— DATA SHOWN —
-- Opening Marker --

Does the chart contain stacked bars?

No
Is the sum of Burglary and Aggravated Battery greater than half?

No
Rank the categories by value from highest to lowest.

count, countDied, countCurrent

-- Closing Marker --
-- Opening Marker --

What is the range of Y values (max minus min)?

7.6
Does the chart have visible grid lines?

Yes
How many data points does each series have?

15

-- Closing Marker --
-- Opening Marker --

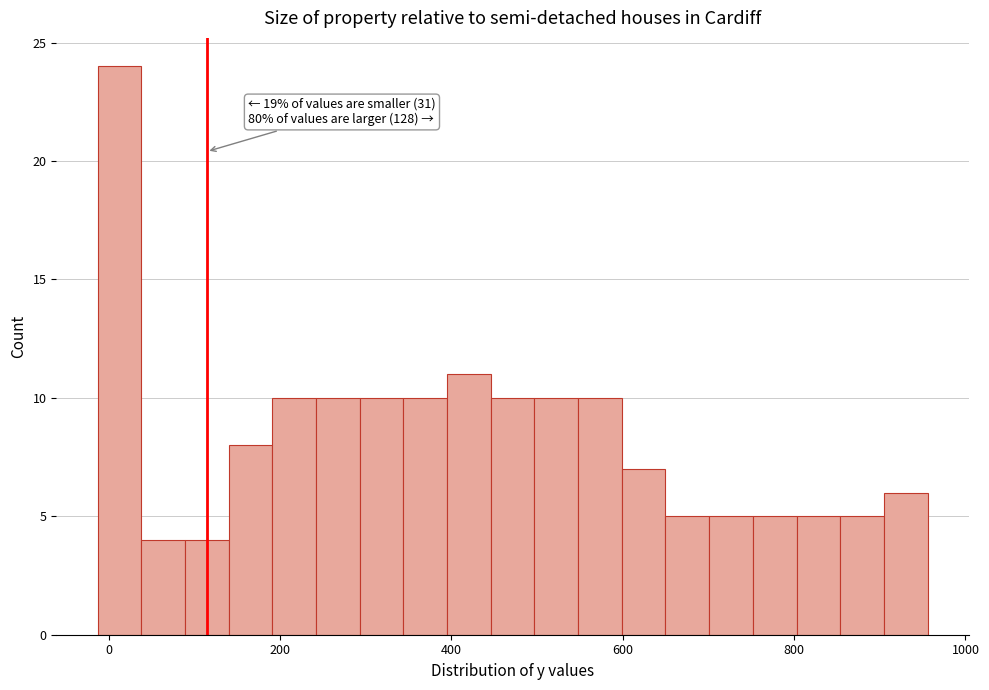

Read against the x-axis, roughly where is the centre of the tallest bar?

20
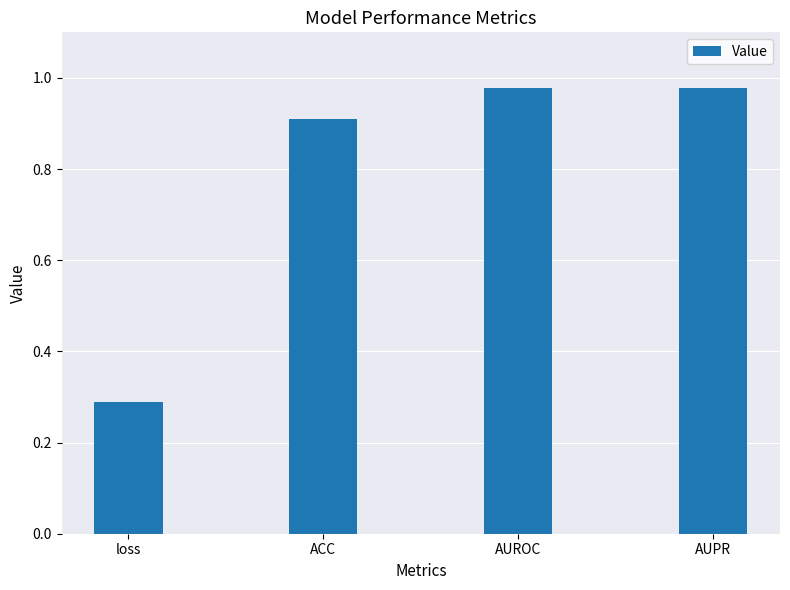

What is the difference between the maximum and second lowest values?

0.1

-- Closing Marker --

Identify each line in the material above that contains the word "chart". Case counts, so match capital and lowercase letters exactly.

Does the chart contain stacked bars?
Does the chart have visible grid lines?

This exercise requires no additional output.